La ricerca medica ha fatto un nuovo passo avanti che riguarda la qualità della vita dei trapiantati di fegato. Si tratta di una nuova immunoglobulina capace di prevenire la reinfezione dell’Hbv (virus dell’epatite B) in pazienti sottoposti a trapianto di fegato per insufficienza epatica provocata dal virus stesso. Per spiegarvene l’importanza occorre fare un passo indietro.
Solo in Italia, lo scorso anno sono stati effettuati 1.061 trapianti di fegato: un terzo del totale di tutti i trapianti (qui un approfondimento). La lista d’attesa è di circa 2 anni e non tutti ce la fanno ad aspettare (il 5,4% di loro, muore). L’infezione da epatite virale B è la terza causa di trapianto di fegato, dopo l’epatite c e l’epatocarcinoma (che comunque può essere conseguenza degli stessi virus): ve ne abbiamo già parlato di recente.
Sempre nello scorso anno, sono stati eseguiti 212 trapianti dovuti al ceppo B della malattia virale. Il tasso di sopravvivenza a 5 anni è stato del 70%. Questo grazie anche alle terapie farmacologiche post-operatorie: quelle immunosoppressive contro il rigetto e quelle delle terapie antivirali e delle immunoglobuline.
Già! Perché se è possibile trapiantare un fegato, il virus che lo ha distrutto rimane comunque in circolo nel sangue e queste terapie diventano vitali nel doppio senso del termine: durano per sempre e servono per la sopravvivenza.

* **I TUOI COMPITI**:
- A) Trascrivi senza modifiche il brano sui trapianti di fegato, cominciando dalle parole "La ricerca medica" e fermandoti dopo "parlato di recente.".
- B) Prosegui il brano sui trapianti di fegato partendo subito dopo la sua ultima frase.

* **DATI ARCHIVIATI**:
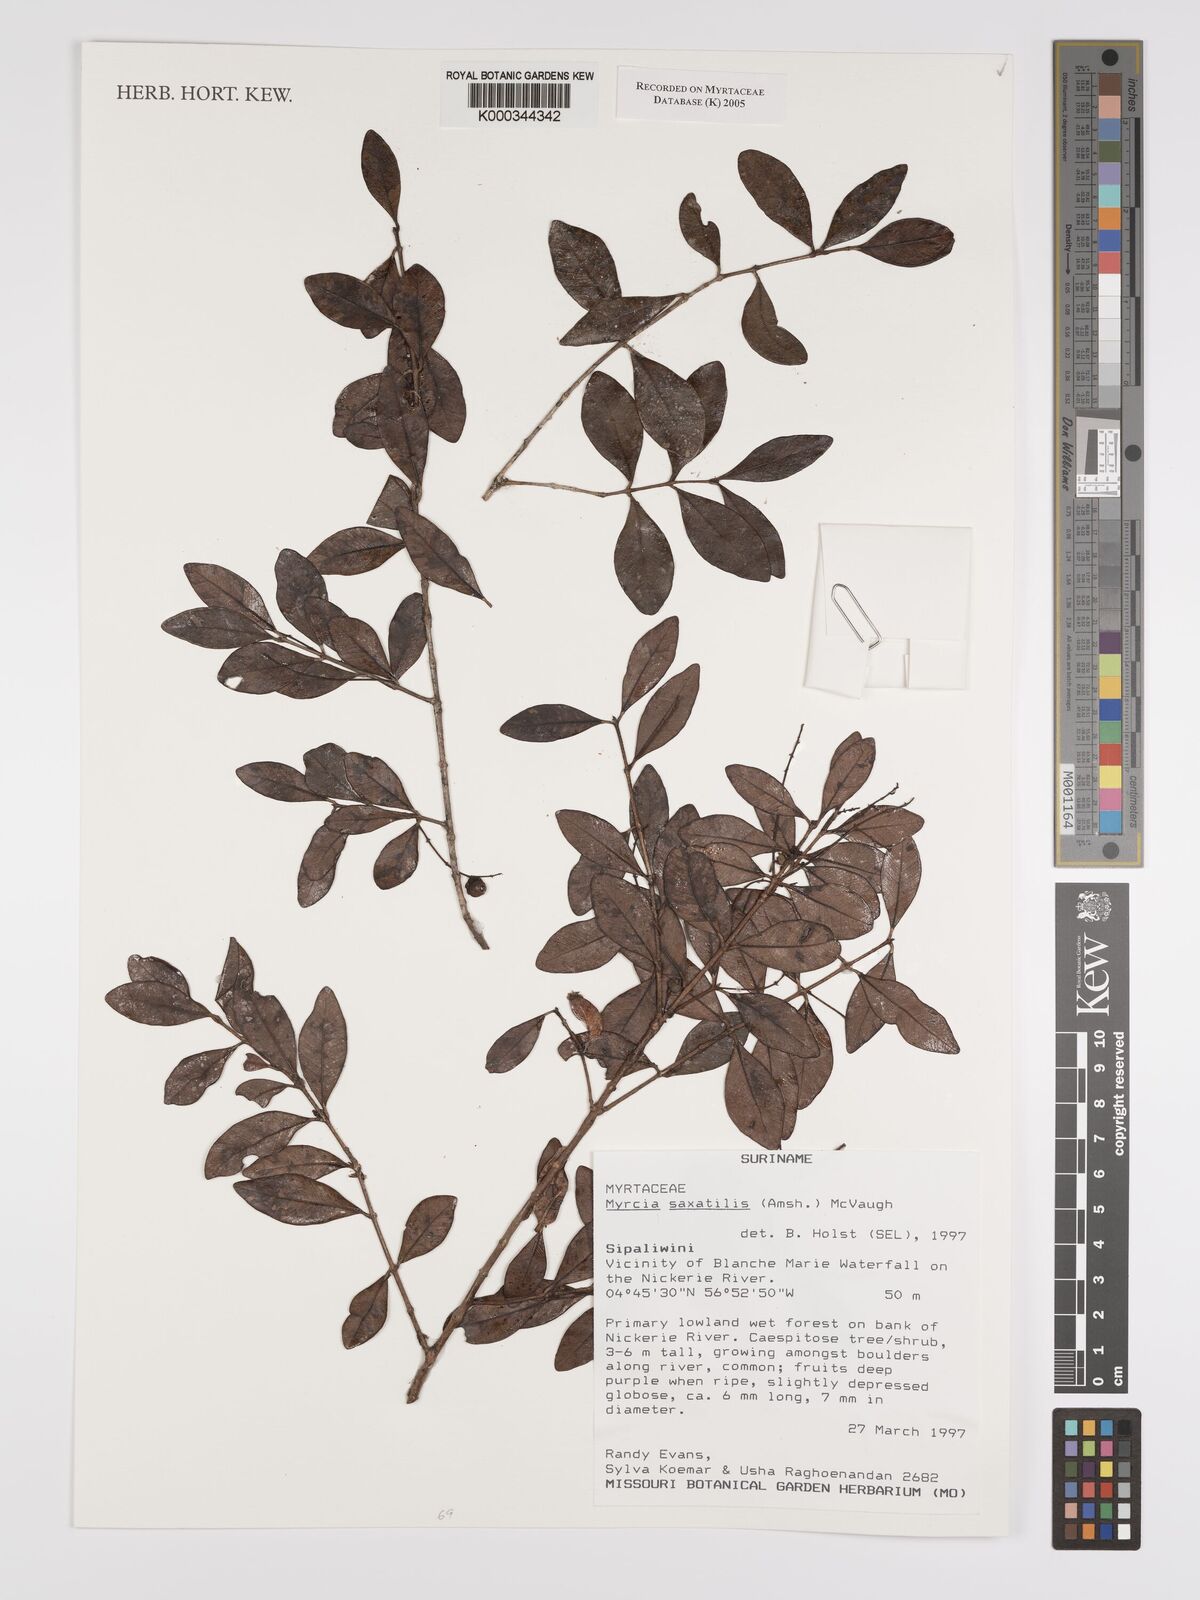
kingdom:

* **RISPOSTE QUI SOTTO**:
- A)
La ricerca medica ha fatto un nuovo passo avanti che riguarda la qualità della vita dei trapiantati di fegato. Si tratta di una nuova immunoglobulina capace di prevenire la reinfezione dell’Hbv (virus dell’epatite B) in pazienti sottoposti a trapianto di fegato per insufficienza epatica provocata dal virus stesso. Per spiegarvene l’importanza occorre fare un passo indietro.
Solo in Italia, lo scorso anno sono stati effettuati 1.061 trapianti di fegato: un terzo del totale di tutti i trapianti (qui un approfondimento). La lista d’attesa è di circa 2 anni e non tutti ce la fanno ad aspettare (il 5,4% di loro, muore). L’infezione da epatite virale B è la terza causa di trapianto di fegato, dopo l’epatite c e l’epatocarcinoma (che comunque può essere conseguenza degli stessi virus): ve ne abbiamo già parlato di recente.

- B)
Qui arriva l’importanza della nuova terapia: fino ad ora la somministrazione delle immunoglobuline è avvenuta per via endovenosa (EV) o per via intramuscolare (IM), costringendo i pazienti a ricoveri ospedalieri o all’assistenza domiciliare. Una limitazione della qualità della vita notevole, soprattutto per i più giovani.
Il nuovo farmaco si somministra settimanalmente sottocute ed in maniera autonoma. Particolare anche la sua struttura: il principio attivo che lo contraddistingue, l’immunoglobulina umana anti-epatite B, è un anticorpo estratto direttamente dal sangue umano, che viene purificato a 20 nanometri.
Ovvero con un filtro talmente piccolo da eliminare virus ed agenti patogeni di altro tipo. Un trapianto salva la vita, la ricerca medica aiuta a renderla migliore anche dopo l’intervento. Ma prevenire queste infezioni rimane la cosa migliore che si possa fare.